Acabaram os votos de primeira e os de segunda, com o escândalo de também os votos de um torneiro numa oficina de reparações, que faz todas as opções erradas e tribunícias, é sindicalizado nos metalúrgicos, vive na margem sul, e vota na CDU, também valer para que haja um governo de pacíficos funcionários públicos e professores que votam no PS, ex-membro do “arco da governação”. Não é por amor ao governo de Costa, nem ao PS, é outra coisa, é porque não queriam os “mesmos” e foi essa força que os fez acabar. Vem aí o PREC? Se a asneira pagasse multa podíamos enviar os asneirentos num pacote para pagar a dívida e ainda ficávamos com um superavit.
Pode até não mudar muito, porque já mudou muito.
Acabou?
Não. Há muita coisa que não acabou. Há um rastro de estragos, uns materiais e outros espirituais, que não vão ser fáceis ou sequer possíveis de superar numa geração. Sempre que um jornalista fizer a pergunta pavloviana de “quem paga?” ou “quanto custa?” só sobre salários, pensões e reformas, ou seja aquilo que interessa aos que tem menos e nunca faça a mesma pergunta em primeiro lugar, e muitas vezes único lugar, para tudo o resto, benefícios fiscais, impostos sobre os lucros, “resolução” de bancos, PPPs, swaps, etc. ainda não acabou. Sempre que alguém “explicar”, com um encolher irónico dos ombros e completa e absoluta indiferença, a ineficácia da fiscalidade sobre a riqueza, porque os capitais “deslocam-se” como água para outros sítios, para offshores, e podem sempre fugir, e por isso “não vale a pena” sequer admitir tentar taxá-los, ainda não acabou.
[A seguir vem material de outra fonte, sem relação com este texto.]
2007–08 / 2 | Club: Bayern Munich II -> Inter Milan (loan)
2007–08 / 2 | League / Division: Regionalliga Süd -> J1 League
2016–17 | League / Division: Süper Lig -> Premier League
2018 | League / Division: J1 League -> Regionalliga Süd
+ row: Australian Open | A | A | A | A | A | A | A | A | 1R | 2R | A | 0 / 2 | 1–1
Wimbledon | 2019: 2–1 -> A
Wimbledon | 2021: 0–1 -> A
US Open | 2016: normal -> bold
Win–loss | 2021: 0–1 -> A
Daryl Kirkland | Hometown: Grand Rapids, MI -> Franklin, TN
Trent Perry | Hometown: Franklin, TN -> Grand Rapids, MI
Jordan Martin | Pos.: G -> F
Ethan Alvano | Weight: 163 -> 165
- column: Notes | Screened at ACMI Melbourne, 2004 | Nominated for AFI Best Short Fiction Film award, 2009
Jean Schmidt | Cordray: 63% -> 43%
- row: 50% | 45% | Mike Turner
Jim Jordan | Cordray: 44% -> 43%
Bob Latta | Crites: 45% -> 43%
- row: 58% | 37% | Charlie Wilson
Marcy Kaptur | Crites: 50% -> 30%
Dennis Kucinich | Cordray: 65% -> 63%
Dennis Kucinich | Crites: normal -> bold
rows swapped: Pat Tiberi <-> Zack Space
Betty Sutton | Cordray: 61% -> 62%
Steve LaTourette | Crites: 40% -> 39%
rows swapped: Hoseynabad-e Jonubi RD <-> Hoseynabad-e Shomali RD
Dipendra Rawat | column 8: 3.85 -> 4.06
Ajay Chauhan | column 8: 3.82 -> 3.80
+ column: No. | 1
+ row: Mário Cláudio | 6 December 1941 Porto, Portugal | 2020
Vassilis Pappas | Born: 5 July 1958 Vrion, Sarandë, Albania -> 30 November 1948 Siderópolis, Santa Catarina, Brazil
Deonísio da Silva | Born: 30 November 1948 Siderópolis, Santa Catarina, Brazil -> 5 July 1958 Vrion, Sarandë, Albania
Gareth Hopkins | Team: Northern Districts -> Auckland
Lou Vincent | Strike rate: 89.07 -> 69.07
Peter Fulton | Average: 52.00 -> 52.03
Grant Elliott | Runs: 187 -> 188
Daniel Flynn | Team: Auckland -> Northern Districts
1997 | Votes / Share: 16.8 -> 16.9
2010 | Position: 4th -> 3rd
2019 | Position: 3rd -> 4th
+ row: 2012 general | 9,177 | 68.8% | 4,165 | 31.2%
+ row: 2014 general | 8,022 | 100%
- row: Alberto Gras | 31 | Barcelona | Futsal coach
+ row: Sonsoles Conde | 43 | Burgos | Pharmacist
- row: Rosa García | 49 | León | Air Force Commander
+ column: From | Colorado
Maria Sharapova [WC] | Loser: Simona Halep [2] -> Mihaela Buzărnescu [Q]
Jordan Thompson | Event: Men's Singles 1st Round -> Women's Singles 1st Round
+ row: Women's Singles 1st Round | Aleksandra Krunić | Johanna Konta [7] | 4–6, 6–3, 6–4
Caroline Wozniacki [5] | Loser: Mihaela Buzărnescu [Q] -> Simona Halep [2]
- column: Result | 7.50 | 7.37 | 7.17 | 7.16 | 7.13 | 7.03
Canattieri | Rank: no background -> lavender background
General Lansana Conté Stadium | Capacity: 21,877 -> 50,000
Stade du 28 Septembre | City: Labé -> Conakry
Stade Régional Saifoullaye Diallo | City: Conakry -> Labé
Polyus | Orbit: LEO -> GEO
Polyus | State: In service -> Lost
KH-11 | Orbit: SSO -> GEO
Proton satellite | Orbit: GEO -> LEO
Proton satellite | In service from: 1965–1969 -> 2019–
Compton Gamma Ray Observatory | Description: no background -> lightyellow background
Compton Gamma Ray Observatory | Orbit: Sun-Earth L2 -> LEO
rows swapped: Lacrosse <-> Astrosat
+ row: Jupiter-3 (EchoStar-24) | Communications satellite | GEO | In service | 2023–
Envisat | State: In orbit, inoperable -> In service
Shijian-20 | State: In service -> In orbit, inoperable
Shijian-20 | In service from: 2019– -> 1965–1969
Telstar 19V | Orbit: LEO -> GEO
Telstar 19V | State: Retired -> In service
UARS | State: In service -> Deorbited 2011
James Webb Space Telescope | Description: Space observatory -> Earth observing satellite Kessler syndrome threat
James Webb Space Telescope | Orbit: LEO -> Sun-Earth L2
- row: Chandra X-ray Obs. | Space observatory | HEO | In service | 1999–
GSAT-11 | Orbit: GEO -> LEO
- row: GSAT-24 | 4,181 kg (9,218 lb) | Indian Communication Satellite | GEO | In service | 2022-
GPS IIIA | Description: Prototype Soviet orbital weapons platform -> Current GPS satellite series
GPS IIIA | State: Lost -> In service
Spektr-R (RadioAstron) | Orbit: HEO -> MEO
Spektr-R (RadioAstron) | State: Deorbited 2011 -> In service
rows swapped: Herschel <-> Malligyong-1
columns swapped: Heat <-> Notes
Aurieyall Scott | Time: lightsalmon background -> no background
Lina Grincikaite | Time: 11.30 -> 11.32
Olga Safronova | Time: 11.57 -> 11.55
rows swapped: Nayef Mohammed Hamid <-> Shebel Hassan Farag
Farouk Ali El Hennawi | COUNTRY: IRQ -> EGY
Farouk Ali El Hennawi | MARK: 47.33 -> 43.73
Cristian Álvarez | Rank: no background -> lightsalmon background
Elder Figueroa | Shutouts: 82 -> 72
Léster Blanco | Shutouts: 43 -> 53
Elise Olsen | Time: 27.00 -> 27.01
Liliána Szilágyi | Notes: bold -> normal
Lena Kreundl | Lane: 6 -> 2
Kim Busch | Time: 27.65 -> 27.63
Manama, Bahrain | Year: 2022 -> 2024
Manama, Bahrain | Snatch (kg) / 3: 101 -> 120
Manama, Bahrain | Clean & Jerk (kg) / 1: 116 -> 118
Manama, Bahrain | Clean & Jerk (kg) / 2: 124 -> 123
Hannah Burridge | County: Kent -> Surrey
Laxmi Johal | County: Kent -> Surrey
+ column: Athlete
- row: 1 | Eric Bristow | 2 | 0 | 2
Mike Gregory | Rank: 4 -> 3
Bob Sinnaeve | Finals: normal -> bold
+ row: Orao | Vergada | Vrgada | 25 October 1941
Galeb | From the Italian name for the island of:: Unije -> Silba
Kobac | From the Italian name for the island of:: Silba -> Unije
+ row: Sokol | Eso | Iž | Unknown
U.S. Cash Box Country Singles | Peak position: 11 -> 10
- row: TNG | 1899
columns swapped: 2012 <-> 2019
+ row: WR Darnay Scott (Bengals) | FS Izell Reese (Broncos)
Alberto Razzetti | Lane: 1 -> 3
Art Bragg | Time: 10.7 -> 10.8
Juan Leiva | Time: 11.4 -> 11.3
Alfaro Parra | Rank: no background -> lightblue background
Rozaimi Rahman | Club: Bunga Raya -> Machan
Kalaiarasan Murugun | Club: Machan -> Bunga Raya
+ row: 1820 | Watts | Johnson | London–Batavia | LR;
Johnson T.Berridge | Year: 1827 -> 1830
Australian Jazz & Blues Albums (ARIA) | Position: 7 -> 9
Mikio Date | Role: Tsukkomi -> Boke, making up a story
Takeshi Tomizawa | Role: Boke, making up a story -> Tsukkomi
Sempre que se considera como normal que quem manda em nós, eleitores, portugueses, Portugal, são uns burocratas de Bruxelas e uma elite de governos europeus, que nos governam por “instruções”, “directivas”, “regras”, interpretadas rigidamente para países como Portugal e com ampla folga para países como a França, ainda não acabou. Sempre que o dolo, a violação da confiança e dos contratos com os de “baixo” e a inviolabilidade com os de “cima”, continuar a ser a prática de um estado de má-fé, ainda não acabou. Sempre que se cultive, dissemine, impregne, envenene a vida pública com a indiferença com a pobreza, o desemprego, a quebra de qualidade de vida, a perda de dignidade quando se vê a casa penhorada , ou se perde o carro na frágil classe média que criamos depois do 25 de Abril, retirando da pobreza muitas famílias para lhes dar outros horizontes pelo trabalho e, aos seus filhos, pela educação, e se vê tudo isto como efeitos colaterais não se sabe de quê, embora se saiba para quem, ainda não acabou. Sempre que se despreza os que vivem com dificuldades do seu trabalho e se valorize a esperteza e o subir na vida, ainda não acabou. Sempre que se violam direitos sociais, protecções aos que menos força têm, reivindicações de gerações inteiras, ainda não acabou.
Sempre que se acha que isto é radicalismo e não decência, ainda não acabou.